(RECORDS FOR THE EXERCISE Opens)
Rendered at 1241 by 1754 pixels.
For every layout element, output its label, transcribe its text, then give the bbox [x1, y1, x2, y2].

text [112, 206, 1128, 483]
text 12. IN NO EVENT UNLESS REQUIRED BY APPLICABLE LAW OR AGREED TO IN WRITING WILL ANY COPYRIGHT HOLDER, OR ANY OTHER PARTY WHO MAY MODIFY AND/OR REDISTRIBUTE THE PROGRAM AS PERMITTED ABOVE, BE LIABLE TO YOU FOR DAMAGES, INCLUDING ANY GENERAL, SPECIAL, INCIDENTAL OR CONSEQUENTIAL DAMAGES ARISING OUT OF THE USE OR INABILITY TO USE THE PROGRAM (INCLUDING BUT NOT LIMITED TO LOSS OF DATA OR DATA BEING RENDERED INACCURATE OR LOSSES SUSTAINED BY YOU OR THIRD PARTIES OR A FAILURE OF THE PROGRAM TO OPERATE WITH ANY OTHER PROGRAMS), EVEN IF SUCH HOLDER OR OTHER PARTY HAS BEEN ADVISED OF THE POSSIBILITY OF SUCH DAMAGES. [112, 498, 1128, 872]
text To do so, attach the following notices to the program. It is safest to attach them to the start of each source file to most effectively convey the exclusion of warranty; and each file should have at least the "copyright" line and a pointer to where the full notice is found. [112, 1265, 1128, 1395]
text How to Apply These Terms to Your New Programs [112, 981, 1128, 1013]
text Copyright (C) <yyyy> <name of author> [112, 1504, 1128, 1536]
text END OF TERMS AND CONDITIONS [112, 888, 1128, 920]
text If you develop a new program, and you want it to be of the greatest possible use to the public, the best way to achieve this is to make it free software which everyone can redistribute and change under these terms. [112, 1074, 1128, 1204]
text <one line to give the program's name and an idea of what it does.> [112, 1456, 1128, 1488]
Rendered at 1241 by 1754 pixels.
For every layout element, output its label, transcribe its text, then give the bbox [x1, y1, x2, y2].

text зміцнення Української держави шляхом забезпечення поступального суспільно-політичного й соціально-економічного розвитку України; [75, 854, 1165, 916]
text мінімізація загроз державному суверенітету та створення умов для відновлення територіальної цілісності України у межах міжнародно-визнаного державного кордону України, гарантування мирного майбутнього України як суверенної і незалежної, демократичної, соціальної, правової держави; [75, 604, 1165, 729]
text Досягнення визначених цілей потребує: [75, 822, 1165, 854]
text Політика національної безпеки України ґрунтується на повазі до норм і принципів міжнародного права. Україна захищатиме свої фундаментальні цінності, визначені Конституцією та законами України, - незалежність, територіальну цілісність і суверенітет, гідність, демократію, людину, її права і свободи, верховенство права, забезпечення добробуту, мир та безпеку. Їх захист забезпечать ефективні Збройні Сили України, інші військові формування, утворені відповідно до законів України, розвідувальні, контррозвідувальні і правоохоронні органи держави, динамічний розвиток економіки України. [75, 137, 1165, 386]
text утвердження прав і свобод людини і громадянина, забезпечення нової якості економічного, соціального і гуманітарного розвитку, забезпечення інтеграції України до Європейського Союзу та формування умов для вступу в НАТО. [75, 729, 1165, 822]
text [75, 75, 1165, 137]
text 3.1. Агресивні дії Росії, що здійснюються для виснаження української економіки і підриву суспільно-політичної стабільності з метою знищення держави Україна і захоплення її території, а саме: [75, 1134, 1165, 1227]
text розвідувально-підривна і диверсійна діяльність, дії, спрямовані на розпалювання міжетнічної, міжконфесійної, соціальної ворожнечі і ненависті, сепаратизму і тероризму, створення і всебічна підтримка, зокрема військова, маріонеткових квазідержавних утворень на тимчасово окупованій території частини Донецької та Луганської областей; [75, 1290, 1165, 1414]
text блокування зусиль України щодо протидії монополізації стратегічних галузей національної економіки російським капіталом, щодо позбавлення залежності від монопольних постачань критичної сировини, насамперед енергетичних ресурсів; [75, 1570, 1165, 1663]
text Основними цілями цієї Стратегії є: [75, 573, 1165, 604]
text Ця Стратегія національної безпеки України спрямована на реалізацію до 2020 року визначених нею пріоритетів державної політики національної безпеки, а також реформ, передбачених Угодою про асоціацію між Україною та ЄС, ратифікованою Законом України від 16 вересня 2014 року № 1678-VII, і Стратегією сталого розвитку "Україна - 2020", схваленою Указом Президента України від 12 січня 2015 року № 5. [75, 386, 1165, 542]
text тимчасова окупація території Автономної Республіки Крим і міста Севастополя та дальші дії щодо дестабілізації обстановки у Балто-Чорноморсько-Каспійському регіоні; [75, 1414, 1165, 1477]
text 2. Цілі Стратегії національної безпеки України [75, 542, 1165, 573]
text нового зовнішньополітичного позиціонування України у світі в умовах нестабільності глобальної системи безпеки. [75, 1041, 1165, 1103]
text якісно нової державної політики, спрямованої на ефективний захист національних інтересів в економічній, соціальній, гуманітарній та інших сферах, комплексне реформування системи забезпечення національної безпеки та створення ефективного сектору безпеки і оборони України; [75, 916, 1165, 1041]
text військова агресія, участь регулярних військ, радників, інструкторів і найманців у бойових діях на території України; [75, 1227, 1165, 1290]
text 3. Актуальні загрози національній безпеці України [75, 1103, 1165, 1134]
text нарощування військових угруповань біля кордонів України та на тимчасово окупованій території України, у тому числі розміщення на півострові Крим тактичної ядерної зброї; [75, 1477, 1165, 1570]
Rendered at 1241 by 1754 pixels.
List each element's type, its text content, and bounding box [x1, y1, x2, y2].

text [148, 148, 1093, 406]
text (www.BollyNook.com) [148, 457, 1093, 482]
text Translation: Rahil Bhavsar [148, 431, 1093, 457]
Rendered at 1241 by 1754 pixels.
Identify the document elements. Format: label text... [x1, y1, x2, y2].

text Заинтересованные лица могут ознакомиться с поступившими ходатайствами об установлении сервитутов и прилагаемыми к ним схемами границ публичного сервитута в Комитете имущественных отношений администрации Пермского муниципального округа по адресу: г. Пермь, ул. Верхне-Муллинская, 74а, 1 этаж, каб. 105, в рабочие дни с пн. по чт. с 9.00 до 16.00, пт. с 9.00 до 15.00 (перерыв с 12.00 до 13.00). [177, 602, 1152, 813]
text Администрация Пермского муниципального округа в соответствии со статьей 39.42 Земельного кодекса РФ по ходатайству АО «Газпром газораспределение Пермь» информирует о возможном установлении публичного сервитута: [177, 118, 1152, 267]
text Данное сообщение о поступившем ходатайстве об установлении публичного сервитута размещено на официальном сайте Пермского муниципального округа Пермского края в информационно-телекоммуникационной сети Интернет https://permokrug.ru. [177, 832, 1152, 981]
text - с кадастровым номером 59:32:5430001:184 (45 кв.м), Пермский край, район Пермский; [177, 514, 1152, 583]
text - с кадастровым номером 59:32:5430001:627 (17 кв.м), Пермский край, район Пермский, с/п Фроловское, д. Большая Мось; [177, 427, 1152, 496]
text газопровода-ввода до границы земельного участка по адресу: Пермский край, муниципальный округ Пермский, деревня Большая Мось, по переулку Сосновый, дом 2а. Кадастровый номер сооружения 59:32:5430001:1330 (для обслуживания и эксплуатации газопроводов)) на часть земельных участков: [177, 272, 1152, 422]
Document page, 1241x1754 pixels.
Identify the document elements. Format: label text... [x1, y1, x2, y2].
(RECORDS FOR THE EXERCISE Closes)
§ WHAT YOU HAVE TO DO
Copy out every record above once more, precisely as written.

§ RESULT OF THE EXERCISE
Rendered at 1241 by 1754 pixels.
For every layout element, output its label, transcribe its text, then give the bbox [x1, y1, x2, y2].

text [112, 206, 1128, 483]
text 12. IN NO EVENT UNLESS REQUIRED BY APPLICABLE LAW OR AGREED TO IN WRITING WILL ANY COPYRIGHT HOLDER, OR ANY OTHER PARTY WHO MAY MODIFY AND/OR REDISTRIBUTE THE PROGRAM AS PERMITTED ABOVE, BE LIABLE TO YOU FOR DAMAGES, INCLUDING ANY GENERAL, SPECIAL, INCIDENTAL OR CONSEQUENTIAL DAMAGES ARISING OUT OF THE USE OR INABILITY TO USE THE PROGRAM (INCLUDING BUT NOT LIMITED TO LOSS OF DATA OR DATA BEING RENDERED INACCURATE OR LOSSES SUSTAINED BY YOU OR THIRD PARTIES OR A FAILURE OF THE PROGRAM TO OPERATE WITH ANY OTHER PROGRAMS), EVEN IF SUCH HOLDER OR OTHER PARTY HAS BEEN ADVISED OF THE POSSIBILITY OF SUCH DAMAGES. [112, 498, 1128, 872]
text To do so, attach the following notices to the program. It is safest to attach them to the start of each source file to most effectively convey the exclusion of warranty; and each file should have at least the "copyright" line and a pointer to where the full notice is found. [112, 1265, 1128, 1395]
text How to Apply These Terms to Your New Programs [112, 981, 1128, 1013]
text Copyright (C) <yyyy> <name of author> [112, 1504, 1128, 1536]
text END OF TERMS AND CONDITIONS [112, 888, 1128, 920]
text If you develop a new program, and you want it to be of the greatest possible use to the public, the best way to achieve this is to make it free software which everyone can redistribute and change under these terms. [112, 1074, 1128, 1204]
text <one line to give the program's name and an idea of what it does.> [112, 1456, 1128, 1488]
Rendered at 1241 by 1754 pixels.
For every layout element, output its label, transcribe its text, then give the bbox [x1, y1, x2, y2].

text зміцнення Української держави шляхом забезпечення поступального суспільно-політичного й соціально-економічного розвитку України; [75, 854, 1165, 916]
text мінімізація загроз державному суверенітету та створення умов для відновлення територіальної цілісності України у межах міжнародно-визнаного державного кордону України, гарантування мирного майбутнього України як суверенної і незалежної, демократичної, соціальної, правової держави; [75, 604, 1165, 729]
text Досягнення визначених цілей потребує: [75, 822, 1165, 854]
text Політика національної безпеки України ґрунтується на повазі до норм і принципів міжнародного права. Україна захищатиме свої фундаментальні цінності, визначені Конституцією та законами України, - незалежність, територіальну цілісність і суверенітет, гідність, демократію, людину, її права і свободи, верховенство права, забезпечення добробуту, мир та безпеку. Їх захист забезпечать ефективні Збройні Сили України, інші військові формування, утворені відповідно до законів України, розвідувальні, контррозвідувальні і правоохоронні органи держави, динамічний розвиток економіки України. [75, 137, 1165, 386]
text утвердження прав і свобод людини і громадянина, забезпечення нової якості економічного, соціального і гуманітарного розвитку, забезпечення інтеграції України до Європейського Союзу та формування умов для вступу в НАТО. [75, 729, 1165, 822]
text [75, 75, 1165, 137]
text 3.1. Агресивні дії Росії, що здійснюються для виснаження української економіки і підриву суспільно-політичної стабільності з метою знищення держави Україна і захоплення її території, а саме: [75, 1134, 1165, 1227]
text розвідувально-підривна і диверсійна діяльність, дії, спрямовані на розпалювання міжетнічної, міжконфесійної, соціальної ворожнечі і ненависті, сепаратизму і тероризму, створення і всебічна підтримка, зокрема військова, маріонеткових квазідержавних утворень на тимчасово окупованій території частини Донецької та Луганської областей; [75, 1290, 1165, 1414]
text блокування зусиль України щодо протидії монополізації стратегічних галузей національної економіки російським капіталом, щодо позбавлення залежності від монопольних постачань критичної сировини, насамперед енергетичних ресурсів; [75, 1570, 1165, 1663]
text Основними цілями цієї Стратегії є: [75, 573, 1165, 604]
text Ця Стратегія національної безпеки України спрямована на реалізацію до 2020 року визначених нею пріоритетів державної політики національної безпеки, а також реформ, передбачених Угодою про асоціацію між Україною та ЄС, ратифікованою Законом України від 16 вересня 2014 року № 1678-VII, і Стратегією сталого розвитку "Україна - 2020", схваленою Указом Президента України від 12 січня 2015 року № 5. [75, 386, 1165, 542]
text тимчасова окупація території Автономної Республіки Крим і міста Севастополя та дальші дії щодо дестабілізації обстановки у Балто-Чорноморсько-Каспійському регіоні; [75, 1414, 1165, 1477]
text 2. Цілі Стратегії національної безпеки України [75, 542, 1165, 573]
text нового зовнішньополітичного позиціонування України у світі в умовах нестабільності глобальної системи безпеки. [75, 1041, 1165, 1103]
text якісно нової державної політики, спрямованої на ефективний захист національних інтересів в економічній, соціальній, гуманітарній та інших сферах, комплексне реформування системи забезпечення національної безпеки та створення ефективного сектору безпеки і оборони України; [75, 916, 1165, 1041]
text військова агресія, участь регулярних військ, радників, інструкторів і найманців у бойових діях на території України; [75, 1227, 1165, 1290]
text 3. Актуальні загрози національній безпеці України [75, 1103, 1165, 1134]
text нарощування військових угруповань біля кордонів України та на тимчасово окупованій території України, у тому числі розміщення на півострові Крим тактичної ядерної зброї; [75, 1477, 1165, 1570]
Rendered at 1241 by 1754 pixels.
List each element's type, its text content, and bounding box [x1, y1, x2, y2].

text [148, 148, 1093, 406]
text (www.BollyNook.com) [148, 457, 1093, 482]
text Translation: Rahil Bhavsar [148, 431, 1093, 457]
Rendered at 1241 by 1754 pixels.
Identify the document elements. Format: label text... [x1, y1, x2, y2].

text Заинтересованные лица могут ознакомиться с поступившими ходатайствами об установлении сервитутов и прилагаемыми к ним схемами границ публичного сервитута в Комитете имущественных отношений администрации Пермского муниципального округа по адресу: г. Пермь, ул. Верхне-Муллинская, 74а, 1 этаж, каб. 105, в рабочие дни с пн. по чт. с 9.00 до 16.00, пт. с 9.00 до 15.00 (перерыв с 12.00 до 13.00). [177, 602, 1152, 813]
text Администрация Пермского муниципального округа в соответствии со статьей 39.42 Земельного кодекса РФ по ходатайству АО «Газпром газораспределение Пермь» информирует о возможном установлении публичного сервитута: [177, 118, 1152, 267]
text Данное сообщение о поступившем ходатайстве об установлении публичного сервитута размещено на официальном сайте Пермского муниципального округа Пермского края в информационно-телекоммуникационной сети Интернет https://permokrug.ru. [177, 832, 1152, 981]
text - с кадастровым номером 59:32:5430001:184 (45 кв.м), Пермский край, район Пермский; [177, 514, 1152, 583]
text - с кадастровым номером 59:32:5430001:627 (17 кв.м), Пермский край, район Пермский, с/п Фроловское, д. Большая Мось; [177, 427, 1152, 496]
text газопровода-ввода до границы земельного участка по адресу: Пермский край, муниципальный округ Пермский, деревня Большая Мось, по переулку Сосновый, дом 2а. Кадастровый номер сооружения 59:32:5430001:1330 (для обслуживания и эксплуатации газопроводов)) на часть земельных участков: [177, 272, 1152, 422]
Document page, 1241x1754 pixels.
Identify the document elements. Format: label text... [x1, y1, x2, y2].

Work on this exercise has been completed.